Today, the 41st Annual Protecting Our Children Conference started by welcoming over 1,800 advocates for Native children. The excitement to be together was clear.
Emcees Stephanie Weldon and Tessa Baldwin helped us start off the conference by introducing this year's theme, "Healing Our Spirits: Nurturing and Restoring Hope," and grounding us in the collective healing we know as Indigenous peoples. Through healing ourselves, we can stop the transmission of intergenerational trauma, help families heal together, and protect our children.
Yéil Koowú Shaawát, the Raven Tail Woman Program, was our first plenary panel which shared its expertise, stories, and experience in building and enhancing culturally based programs designed to strengthen community and family resilience. Leona Santiago, elder and advisor for the Tlingit and
Haida Tribal Family and Youth Services Department program, stated, “As a case manager or an ICWA worker, when you come to trainings like this you leave with healing. But the most powerful thing is when you heal on your own land. That’s powerful. That’s how we came up with Healing Village because a lot of us grew up in the village.”

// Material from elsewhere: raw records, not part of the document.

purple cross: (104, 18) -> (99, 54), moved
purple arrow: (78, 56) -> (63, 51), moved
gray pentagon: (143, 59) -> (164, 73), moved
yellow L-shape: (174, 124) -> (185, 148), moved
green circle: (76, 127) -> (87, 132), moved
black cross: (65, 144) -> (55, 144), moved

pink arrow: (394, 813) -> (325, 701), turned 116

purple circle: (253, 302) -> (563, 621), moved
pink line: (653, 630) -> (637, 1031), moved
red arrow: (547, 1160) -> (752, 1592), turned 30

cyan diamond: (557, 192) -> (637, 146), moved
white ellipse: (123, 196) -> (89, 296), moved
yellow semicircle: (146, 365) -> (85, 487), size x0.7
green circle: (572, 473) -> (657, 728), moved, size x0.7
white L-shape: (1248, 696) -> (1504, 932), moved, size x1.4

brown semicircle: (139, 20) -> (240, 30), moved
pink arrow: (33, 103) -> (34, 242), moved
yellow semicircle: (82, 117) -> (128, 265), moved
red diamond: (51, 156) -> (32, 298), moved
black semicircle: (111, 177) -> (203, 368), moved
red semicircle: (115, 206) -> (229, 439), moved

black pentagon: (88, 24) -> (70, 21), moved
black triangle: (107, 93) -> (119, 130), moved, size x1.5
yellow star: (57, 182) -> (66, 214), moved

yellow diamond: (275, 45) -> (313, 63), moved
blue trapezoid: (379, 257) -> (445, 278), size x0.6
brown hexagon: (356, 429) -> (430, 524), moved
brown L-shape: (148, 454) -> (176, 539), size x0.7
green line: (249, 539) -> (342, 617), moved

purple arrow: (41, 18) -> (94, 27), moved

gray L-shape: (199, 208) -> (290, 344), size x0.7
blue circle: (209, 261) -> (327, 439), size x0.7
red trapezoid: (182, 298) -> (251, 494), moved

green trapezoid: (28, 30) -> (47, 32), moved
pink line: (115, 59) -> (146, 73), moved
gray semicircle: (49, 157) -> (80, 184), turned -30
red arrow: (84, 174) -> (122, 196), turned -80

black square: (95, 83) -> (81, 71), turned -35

Our second plenary panel included a kinship navigator program, program evaluator, personal lived experience, and a representative from the Grandfamilies & Kinship Support Network: A National Technical Assistance Center. Georgie Makris, who shared her experience onstage being a grandmother raising her three grandchildren, said, “My grandchildren saved me as much as I saved them.” Cheryl Miller ended the panel by encouraging the audience to work together and said, "This work is not done alone. It takes a wraparound [approach]. You can do it."